The criteria for a Subclass 187 visa are set out in Part 187 of Schedule 2 to the Migration Regulations 1994 (Cth) (the Regulations). The primary criteria must be satisfied by at least one applicant. Other members of the family unit, if any, who are applicants for the visa need satisfy only the secondary criteria. Applicants seeking to satisfy the primary criteria must meet the 'Common criteria', as well as the criteria of one of two alternative visa streams: the Temporary Residence Transition stream, or the Direct Entry stream.
In the present case, Ms Ravneet Kaur (the applicant) is seeking the visa in the Temporary Residence Transition stream, to work in the nominated occupation of Café or Restaurant Manager (ANZSCO 141111).

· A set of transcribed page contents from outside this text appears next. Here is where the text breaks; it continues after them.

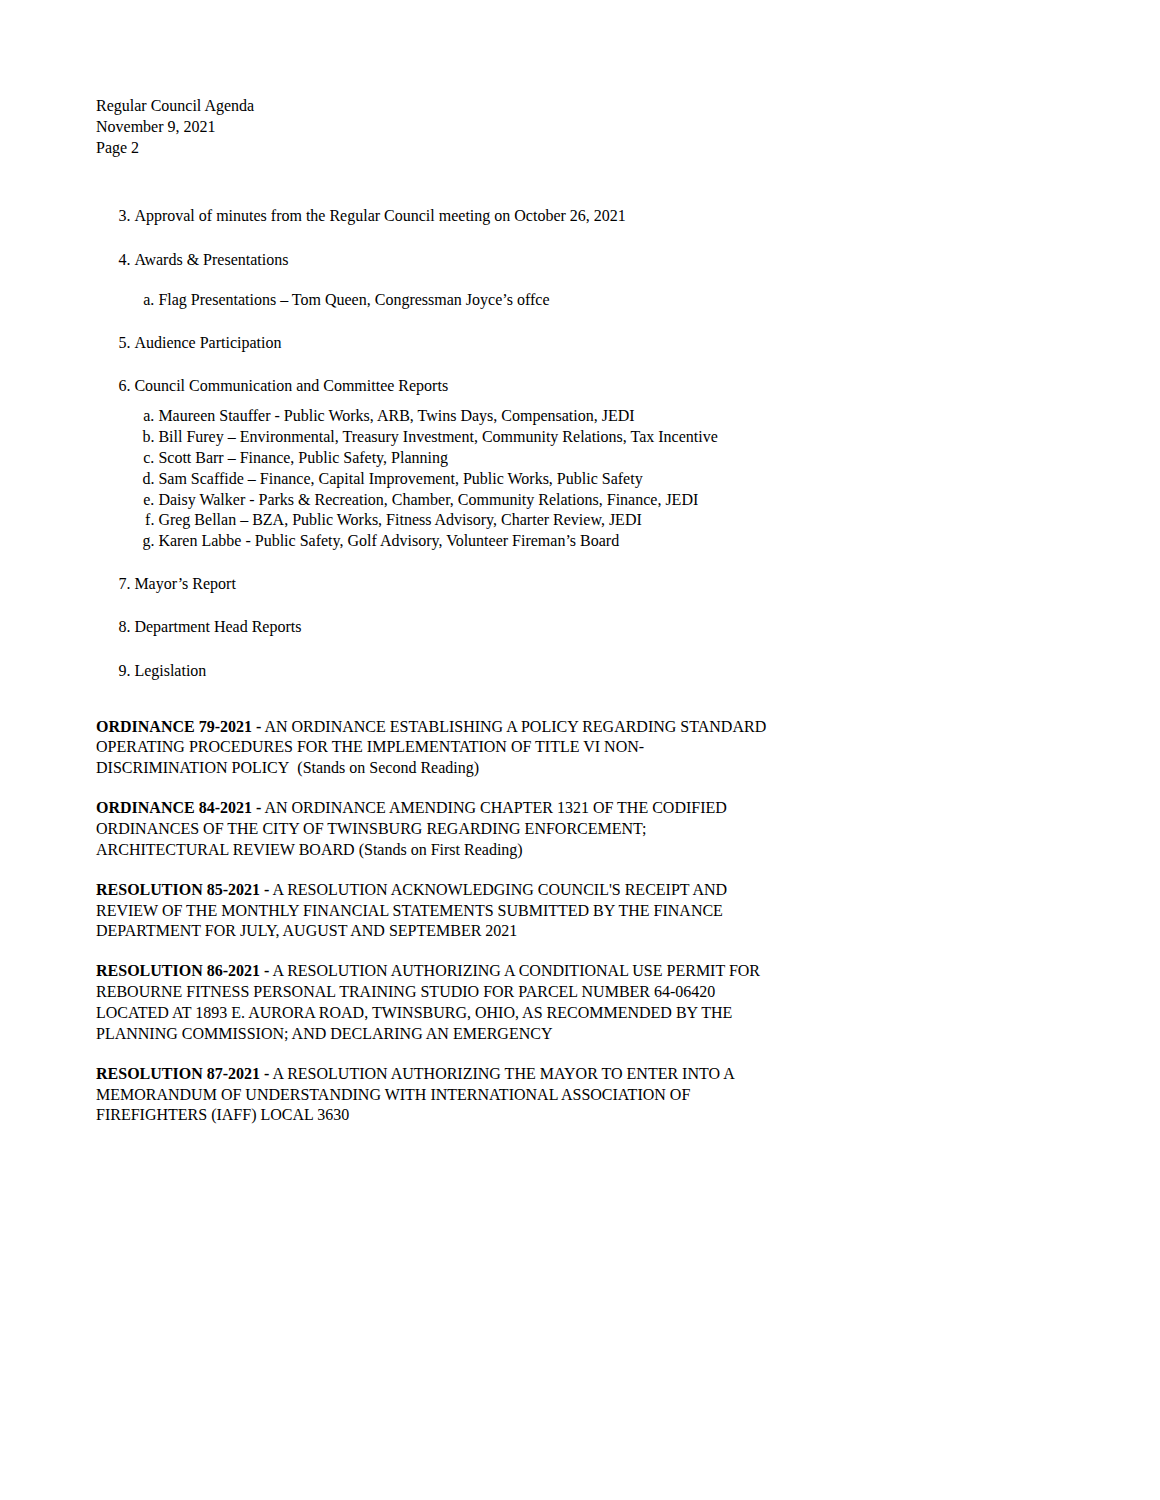Regular Council Agenda
November 9, 2021
Page 2
Approval of minutes from the Regular Council meeting on October 26, 2021
Awards & Presentations
Flag Presentations – Tom Queen, Congressman Joyce’s offce
Audience Participation
Council Communication and Committee Reports
Maureen Stauffer - Public Works, ARB, Twins Days, Compensation, JEDI
Bill Furey – Environmental, Treasury Investment, Community Relations, Tax Incentive
Scott Barr – Finance, Public Safety, Planning
Sam Scaffide – Finance, Capital Improvement, Public Works, Public Safety
Daisy Walker - Parks & Recreation, Chamber, Community Relations, Finance, JEDI
Greg Bellan – BZA, Public Works, Fitness Advisory, Charter Review, JEDI
Karen Labbe - Public Safety, Golf Advisory, Volunteer Fireman’s Board
Mayor’s Report
Department Head Reports
Legislation
ORDINANCE 79-2021 - AN ORDINANCE ESTABLISHING A POLICY REGARDING STANDARD OPERATING PROCEDURES FOR THE IMPLEMENTATION OF TITLE VI NON-DISCRIMINATION POLICY (Stands on Second Reading)
ORDINANCE 84-2021 - AN ORDINANCE AMENDING CHAPTER 1321 OF THE CODIFIED ORDINANCES OF THE CITY OF TWINSBURG REGARDING ENFORCEMENT; ARCHITECTURAL REVIEW BOARD (Stands on First Reading)
RESOLUTION 85-2021 - A RESOLUTION ACKNOWLEDGING COUNCIL'S RECEIPT AND REVIEW OF THE MONTHLY FINANCIAL STATEMENTS SUBMITTED BY THE FINANCE DEPARTMENT FOR JULY, AUGUST AND SEPTEMBER 2021
RESOLUTION 86-2021 - A RESOLUTION AUTHORIZING A CONDITIONAL USE PERMIT FOR REBOURNE FITNESS PERSONAL TRAINING STUDIO FOR PARCEL NUMBER 64-06420 LOCATED AT 1893 E. AURORA ROAD, TWINSBURG, OHIO, AS RECOMMENDED BY THE PLANNING COMMISSION; AND DECLARING AN EMERGENCY
RESOLUTION 87-2021 - A RESOLUTION AUTHORIZING THE MAYOR TO ENTER INTO A MEMORANDUM OF UNDERSTANDING WITH INTERNATIONAL ASSOCIATION OF FIREFIGHTERS (IAFF) LOCAL 3630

The decision record provided to the Tribunal, records that the delegate refused to grant the visa because the applicant did not meet cl.187.233(3) of Schedule 2 to the Regulations, which required Ms Ravneet Kaur to be the subject of an approved nomination. The delegate found that the nomination lodged by Saini Pty Ltd (the nominator) was refused by a delegate of the Minister for Home Affairs on 6 November 2018.
Accordingly, as the nomination application had been refused, the delegate found that cl. 187.233(3) was not met and therefore the applicant did not meet cl.187.233 of Schedule 2 to the Regulations.
The applicant applied to the Tribunal on 24 December 2018 for review of the delegate’s decision. A copy of the delegate’s decision was provided to the Tribunal.
The applicant was represented in relation to the review by her registered migration agent.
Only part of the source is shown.